FERC Changes Electric Utility Return-on-Equity Calculation

June 25, 2014

The Commission’s order applies the same methodology used for natural gas and oil pipeline return on equity and discards the former one-step calculation in favor of a two-step calculation that uses short- and long-term growth projections.

On June 19, the Federal Energy Regulatory Commission (the Commission) issued Opinion No. 531,[1] which affirmed in part and denied in part an initial decision[2] on the return on equity (ROE) for the public utility transmission-owning members of ISO New England (ISO-NE). In addition, the Commission announced a modification to its policies regarding ROE calculation for electric utilities.
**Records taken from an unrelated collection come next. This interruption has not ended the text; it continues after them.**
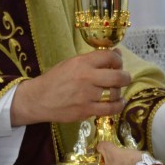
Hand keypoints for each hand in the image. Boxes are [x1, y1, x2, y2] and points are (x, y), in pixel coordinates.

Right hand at [10, 49, 130, 125]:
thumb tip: (117, 54)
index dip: (118, 60)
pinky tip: (118, 103)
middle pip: (118, 77)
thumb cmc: (56, 79)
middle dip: (125, 77)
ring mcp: (87, 96)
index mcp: (82, 62)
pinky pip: (110, 109)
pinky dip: (118, 106)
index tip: (117, 64)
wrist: (39, 99)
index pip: (110, 57)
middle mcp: (86, 77)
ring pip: (115, 93)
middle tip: (123, 78)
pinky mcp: (86, 110)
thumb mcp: (72, 63)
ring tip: (117, 92)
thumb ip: (94, 59)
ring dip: (120, 92)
Opinion No. 531 tentatively determined that the “just and reasonable base ROE” for the ISO-NE transmission owners would be 10.57%, which is halfway between the midpoint and the maximum point of a “zone of reasonableness” based on a range of cost-of-equity estimates. The Commission determined that the base ROE should be set above the midpoint because of the unusual capital market conditions and other indicators, including a review of state-approved ROEs, which demonstrate that simply setting the base ROE at the midpoint of the zone of reasonableness would be insufficient to attract capital for new investment in transmission.

The Commission announced a change in its ROE policy for public utilities, moving from a single-step discounted cash flow (DCF) methodology to the two-step DCF methodology used in calculating natural gas and oil pipeline ROEs. In contrast to the single-step DCF methodology, the two-step DCF methodology incorporates both short- and long-term growth rates. The two-step methodology approximates long-term growth rates with gross domestic product (GDP) growth,[3] but the Commission commenced a paper hearing to determine whether GDP is an appropriate long-term growth rate. The base ROE for the ISO-NE transmission owners is tentative until the paper hearing’s conclusion.

The Commission also announced in Opinion No. 531 that it will no longer use changes in U.S. Treasury bond yields to update an ROE after the record closes. Because capital market conditions may change between the date the utility files its case-in-chief and the date the Commission issues a final decision, the Commission’s practice has been to update the ROE within the zone of reasonableness at the time of the final decision to reflect those capital market changes. The Commission’s long-standing practice has been to base this post-hearing adjustment on the change in Treasury bond yields during the same time period. However, the Commission concluded in Opinion No. 531 that there is no direct correlation between changes in Treasury bond yields and changes in ROE. Instead of relying on changes in Treasury bond yields, the Commission announced that it will allow the participants in a rate case to present the most recent financial data available at the time of the hearing, including available post-test period financial data.

[1]. Coakley v. Bangor Hydro-Elec. Co., Docket No. EL11-66-001, 147 FERC ¶ 61,234 (2014) [hereinafter Opinion No. 531].

[2]. Initial Decision, 144 FERC ¶ 63,012 (2013).

[3]. See id. at P 8 (“We also make a tentative finding that the required long-term growth projection should be based on projected long-term growth in gross domestic product”).